D'après le principe du levier, la charge maximale que ce dispositif pourra maintenir en position horizontale est déterminée par le point le plus éloigné où le chariot 38 peut arriver. Si la charge est trop lourde pour pouvoir être bien équilibrée par le chariot 38, en essayant d'attraper la charge, le chariot 38 se déplacera automatiquement vers l'extrémité externe de la poutre 23' jusqu'à ce que les éléments verticaux 39a fassent prise avec la plaque d'arrêt externe 43. A ce moment, si le circuit électrique est encore fermé (c'est-à-dire si le chariot 38 est en train de se déplacer sur la poutre 23' pour équilibrer la charge), l'interrupteur sans friction 50 empêche d'endommager le moteur 48 par son décalage. Dans ce cas, des contrepoids 30', de préférence aussi en ciment, peuvent être attachés près du boîtier par des courroies.

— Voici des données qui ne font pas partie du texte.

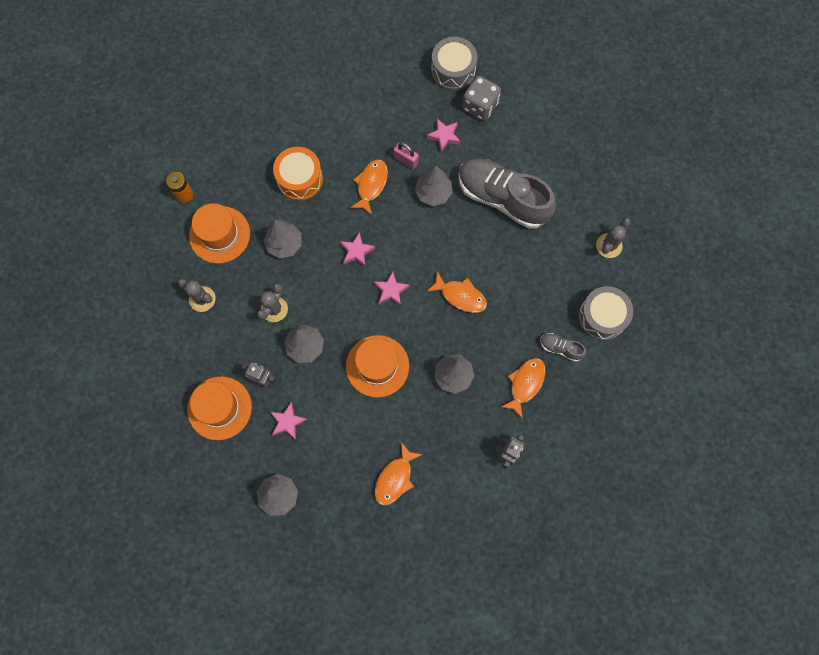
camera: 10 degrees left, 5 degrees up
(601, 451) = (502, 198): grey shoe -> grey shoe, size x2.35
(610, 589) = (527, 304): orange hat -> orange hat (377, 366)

Quand le chariot 38 se déplace soit vers la plaque d'arrêt 43 ou 44, il tire sur le câble 41 en direction de son mouvement. Par exemple, si le chariot se déplace vers la plaque d'arrêt 43 à l'extrémité externe de la poutre 23', cette action de tirer comprime légèrement le ressort 56g par l'arbre 56a et le ressort 57g ensemble avec la plaque opposée 43 empêche le câble 41 de se relâcher, et par l'action unie des deux ressorts 56g et 57g le câble 41 est tenu très élevé et en prise de friction avec le cylindre 52.
Concernant l'angle d'inclinaison nécessaire pour mettre le chariot 38 en mouvement, il est préférable de placer les interrupteurs à mercure 53 dans un bloc 54 pour tourner sur le moteur 48 quand la poutre 23' est inclinée à peu près de cinq degrés du plan horizontal.
En suivant le principe décrit ici, des charges peuvent être maintenant déposées dans des bâtiments ou en être extraites sans mettre en danger des vies humaines ou corps et sans endommager l'équipement et les matériaux comme c'était le cas avec les techniques de chargement antérieures.